[Collected data]

----------------------------------------

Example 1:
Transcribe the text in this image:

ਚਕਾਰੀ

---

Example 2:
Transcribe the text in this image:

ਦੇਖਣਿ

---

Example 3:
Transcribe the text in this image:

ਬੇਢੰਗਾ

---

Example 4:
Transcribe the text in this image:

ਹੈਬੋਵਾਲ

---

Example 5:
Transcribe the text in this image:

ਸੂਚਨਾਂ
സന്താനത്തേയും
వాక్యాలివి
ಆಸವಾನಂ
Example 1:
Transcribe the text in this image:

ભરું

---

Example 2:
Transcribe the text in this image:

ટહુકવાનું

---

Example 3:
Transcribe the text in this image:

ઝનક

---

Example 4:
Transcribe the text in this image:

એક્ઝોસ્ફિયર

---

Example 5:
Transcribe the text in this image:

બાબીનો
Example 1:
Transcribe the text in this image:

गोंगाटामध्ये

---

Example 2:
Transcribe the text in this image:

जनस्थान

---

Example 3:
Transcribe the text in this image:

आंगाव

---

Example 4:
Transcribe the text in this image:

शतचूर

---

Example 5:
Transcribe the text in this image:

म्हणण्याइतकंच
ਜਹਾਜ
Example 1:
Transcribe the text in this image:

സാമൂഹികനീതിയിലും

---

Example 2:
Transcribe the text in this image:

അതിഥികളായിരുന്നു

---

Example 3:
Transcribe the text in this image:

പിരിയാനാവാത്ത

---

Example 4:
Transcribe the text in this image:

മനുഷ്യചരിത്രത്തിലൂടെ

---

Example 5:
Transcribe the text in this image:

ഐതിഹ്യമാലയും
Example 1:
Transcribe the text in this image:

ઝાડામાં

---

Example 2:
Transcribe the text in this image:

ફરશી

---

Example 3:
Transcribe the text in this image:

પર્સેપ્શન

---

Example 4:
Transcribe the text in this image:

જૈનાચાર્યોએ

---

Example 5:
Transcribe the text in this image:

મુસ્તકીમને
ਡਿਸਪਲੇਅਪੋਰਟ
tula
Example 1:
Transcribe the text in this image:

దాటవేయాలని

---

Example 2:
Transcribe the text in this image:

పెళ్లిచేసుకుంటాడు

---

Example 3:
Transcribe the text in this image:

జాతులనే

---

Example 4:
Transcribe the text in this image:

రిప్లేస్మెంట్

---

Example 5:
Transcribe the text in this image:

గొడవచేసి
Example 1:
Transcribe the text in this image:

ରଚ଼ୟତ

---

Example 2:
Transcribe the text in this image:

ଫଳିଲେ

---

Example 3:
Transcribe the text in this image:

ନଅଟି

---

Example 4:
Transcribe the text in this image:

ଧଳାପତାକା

----------------------------------------

== What you will do ==
Please quote the records above exactly, without skipping a line.

== Your solution ==
Example 1:
Transcribe the text in this image:

ਚਕਾਰੀ

---

Example 2:
Transcribe the text in this image:

ਦੇਖਣਿ

---

Example 3:
Transcribe the text in this image:

ਬੇਢੰਗਾ

---

Example 4:
Transcribe the text in this image:

ਹੈਬੋਵਾਲ

---

Example 5:
Transcribe the text in this image:

ਸੂਚਨਾਂ
സന്താനത്തേയും
వాక్యాలివి
ಆಸವಾನಂ
Example 1:
Transcribe the text in this image:

ભરું

---

Example 2:
Transcribe the text in this image:

ટહુકવાનું

---

Example 3:
Transcribe the text in this image:

ઝનક

---

Example 4:
Transcribe the text in this image:

એક્ઝોસ્ફિયર

---

Example 5:
Transcribe the text in this image:

બાબીનો
Example 1:
Transcribe the text in this image:

गोंगाटामध्ये

---

Example 2:
Transcribe the text in this image:

जनस्थान

---

Example 3:
Transcribe the text in this image:

आंगाव

---

Example 4:
Transcribe the text in this image:

शतचूर

---

Example 5:
Transcribe the text in this image:

म्हणण्याइतकंच
ਜਹਾਜ
Example 1:
Transcribe the text in this image:

സാമൂഹികനീതിയിലും

---

Example 2:
Transcribe the text in this image:

അതിഥികളായിരുന്നു

---

Example 3:
Transcribe the text in this image:

പിരിയാനാവാത്ത

---

Example 4:
Transcribe the text in this image:

മനുഷ്യചരിത്രത്തിലൂടെ

---

Example 5:
Transcribe the text in this image:

ഐതിഹ്യമാലയും
Example 1:
Transcribe the text in this image:

ઝાડામાં

---

Example 2:
Transcribe the text in this image:

ફરશી

---

Example 3:
Transcribe the text in this image:

પર્સેપ્શન

---

Example 4:
Transcribe the text in this image:

જૈનાચાર્યોએ

---

Example 5:
Transcribe the text in this image:

મુસ્તકીમને
ਡਿਸਪਲੇਅਪੋਰਟ
tula
Example 1:
Transcribe the text in this image:

దాటవేయాలని

---

Example 2:
Transcribe the text in this image:

పెళ్లిచేసుకుంటాడు

---

Example 3:
Transcribe the text in this image:

జాతులనే

---

Example 4:
Transcribe the text in this image:

రిప్లేస్మెంట్

---

Example 5:
Transcribe the text in this image:

గొడవచేసి
Example 1:
Transcribe the text in this image:

ରଚ଼ୟତ

---

Example 2:
Transcribe the text in this image:

ଫଳିଲେ

---

Example 3:
Transcribe the text in this image:

ନଅଟି

---

Example 4:
Transcribe the text in this image:

ଧଳାପତାକା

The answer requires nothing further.